Question

Contradictory results in smallRNA differential expression analysis using DESeq2

0

Entering edit mode

jucosie • 0

@7cb53f02

Last seen 11 months ago

Spain

Hi everyone,

I have some questions regarding the normalizations applied by DESeq2 and some contradictory results I have obtained, I hope you can help me. Our experimental design is as follows: we have libraries of small RNAs from 10 healthy individuals and 20 infected patients (10 with mild symptoms and 10 with severe symptoms), which are sampled at 2 different time points. We want to see how the RNA families vary between the different severity groups and time points and to obtain possible biomarkers. The strategy followed for the analysis is as follows:

We generate a matrix of counts containing each of the sequences present in the 50 samples (rows) and the absolute no. of counts for each sample (column), using in-house scripts. We also obtain the same matrix with the normalized counts in RPMs.
To be able to work in R with this matrix, and since we are only interested in potential endogenous biomarkers, we filter the matrix keeping only what maps against human, and eliminating rows with very low counts.
This matrix is the input we give to DESEqDataSetFromMatrix().

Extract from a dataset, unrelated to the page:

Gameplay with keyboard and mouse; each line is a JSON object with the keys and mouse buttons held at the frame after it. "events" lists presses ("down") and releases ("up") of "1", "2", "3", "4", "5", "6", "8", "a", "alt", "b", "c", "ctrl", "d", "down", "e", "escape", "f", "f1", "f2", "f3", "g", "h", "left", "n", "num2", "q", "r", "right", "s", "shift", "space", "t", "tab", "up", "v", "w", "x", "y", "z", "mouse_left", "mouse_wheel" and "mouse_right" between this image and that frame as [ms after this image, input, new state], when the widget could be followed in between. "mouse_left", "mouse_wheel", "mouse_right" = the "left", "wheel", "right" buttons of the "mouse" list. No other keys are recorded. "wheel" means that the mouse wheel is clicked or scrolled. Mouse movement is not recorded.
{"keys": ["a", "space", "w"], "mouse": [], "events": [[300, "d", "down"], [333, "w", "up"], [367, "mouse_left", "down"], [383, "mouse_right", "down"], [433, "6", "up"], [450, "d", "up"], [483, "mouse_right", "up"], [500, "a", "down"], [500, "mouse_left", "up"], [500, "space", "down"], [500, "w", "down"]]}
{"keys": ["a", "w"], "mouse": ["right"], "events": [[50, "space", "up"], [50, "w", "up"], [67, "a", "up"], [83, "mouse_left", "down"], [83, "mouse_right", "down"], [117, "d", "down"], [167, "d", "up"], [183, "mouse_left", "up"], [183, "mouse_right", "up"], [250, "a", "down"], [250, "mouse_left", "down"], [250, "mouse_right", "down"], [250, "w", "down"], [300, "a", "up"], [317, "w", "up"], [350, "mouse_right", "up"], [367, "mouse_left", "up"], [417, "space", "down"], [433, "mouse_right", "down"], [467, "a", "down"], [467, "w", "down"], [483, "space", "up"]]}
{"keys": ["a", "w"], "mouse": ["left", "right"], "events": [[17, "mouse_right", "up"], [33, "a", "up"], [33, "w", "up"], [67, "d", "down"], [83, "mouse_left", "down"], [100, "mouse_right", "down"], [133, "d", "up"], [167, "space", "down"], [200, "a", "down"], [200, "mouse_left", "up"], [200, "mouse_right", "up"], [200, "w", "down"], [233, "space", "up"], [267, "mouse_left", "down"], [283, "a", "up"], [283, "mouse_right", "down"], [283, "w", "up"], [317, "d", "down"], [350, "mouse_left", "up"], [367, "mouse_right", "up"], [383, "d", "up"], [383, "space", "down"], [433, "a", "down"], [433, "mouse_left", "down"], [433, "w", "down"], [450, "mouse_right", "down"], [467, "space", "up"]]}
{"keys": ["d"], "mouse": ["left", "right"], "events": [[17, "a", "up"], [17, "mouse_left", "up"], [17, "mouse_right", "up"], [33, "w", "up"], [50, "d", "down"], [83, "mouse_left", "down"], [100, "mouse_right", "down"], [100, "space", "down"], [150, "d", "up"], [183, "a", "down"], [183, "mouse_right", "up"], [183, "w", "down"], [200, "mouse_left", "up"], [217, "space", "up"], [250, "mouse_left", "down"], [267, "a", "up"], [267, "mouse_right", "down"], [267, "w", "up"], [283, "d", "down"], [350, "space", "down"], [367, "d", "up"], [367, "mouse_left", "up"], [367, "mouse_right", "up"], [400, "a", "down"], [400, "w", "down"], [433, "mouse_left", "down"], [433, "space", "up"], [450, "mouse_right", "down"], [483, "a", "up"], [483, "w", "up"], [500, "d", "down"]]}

We then perform the various contrasts we are interested in. For example:

acute_vs_mild_agesex <- DESeqDataSetFromMatrix(countData = counts_table_human_sexage,
                                 colData = sampletable_2,
                                 design = ~ Sex + Age_group + Group) 

acute_vs_mild_mild_agesex$Group <- relevel(acute_vs_mild_mild_agesex$Group, ref ="T1_mild")
acute_vs_mild_mild_agesex$Age_group <- factor(acute_vs_mild_mild_agesex$Age_group, c(1,2,3,4))

acute_vs_mild_agesex2 <- DESeq(acute_vs_mild_agesex)

res_T1acute_vs_mild_agesex <- results(acute_vs_mild_agesex2, contrast =c("Group", "T1_acute", "T1_mild"), lfcThreshold = 0.585)
shrunk_T1acute_vs_mild_agesex <- lfcShrink(acute_vs_mild_agesex2, coef="Group_T1_acute_vs_T1_mild", res=res_T1acute_vs_mild_agesex)

With this contrast, what I intend to do is to obtain the DE sequences between acute and mild patients (in time 1), controlling for the variables sex and age group. It should be noted that my groups of patients are not balanced in the age group category: one of the groups presents mostly older patients. Here my first doubt arises: is it correct to include the age group variable in the design even though it is not balanced?

But my main doubt appears when reviewing the results of the contrast. DESEq2 returns 1113 sequences as significant DE (padj < 0.05). But in some cases, when I go to the counts tables (both the one from DESeq2 and the ones I get originally) and check the normalized counts of X sequence of interest, I don't see the fold change that DESeq2 tells me. For example:

Result:

seq baseMean log2FoldChange lfcSE stat pvalue padj

seqX 2527.6030 3.348650 0.8625103 3.204194 1.354413e-03 0.0240597523

Normalized DESeq2 counts of the sequence X

Acute T1: 2.476341e+03 1.378931e+03 1657.99238 2.440383e+03 2.010505e+03 1.016864e+03 2.047027e+03 1.581439e+03 1.468407e+03 2006.66562

Mild T1: 9.940807e+02 7.19070704e+02 1.26202034e+03 2.559517e+03 6.664843e+02 9.851480e+02 720.272552 522.275026 2471.92615 1.765345e+04

Counts in the original matrix (normalized in RPMs).

Acute: 605.636 137.624 101.907 136.753 782.274 316.689 287.133 150.494 370.804 59.239

Mild: 322.246 172.691 359.175 783.238 251.813 381.638 35.494 109.578 62.841 666.775

Is this behavior to be expected, the fact that I cannot observe with the naked eye in the normalized counts a differential expression of the sequences? Can it be due to the normalizations and internal transformations that DESeq2 performs on the counts or is it a false positive?

I hope I have explained myself, otherwise I will provide all the extra info needed.

Thank you very much!

SmallRNA DESeq2 • 1.1k views

ADD COMMENT • link 3.3 years ago jucosie • 0

score 2 · Accepted Answer · 2022-08-02

1) Yes you can put in a controlling covariate even if it has correlation with the condition of interest. This is actually one of the most important cases to include controlling covariates.

2) Regarding the DE genes, I recommend to look at plotCounts for these. Additionally, DESeq2 is looking for changes after controlling for differences due to other factors, which you can't see when you scan the counts. If you want something approximating the condition effect on the log normalized counts controlling for other variables, you could perform vst then remove the variance due to sex and age (see vignette FAQ on how to do this with limma removeBatchEffect), and then boxplot the VST data across group.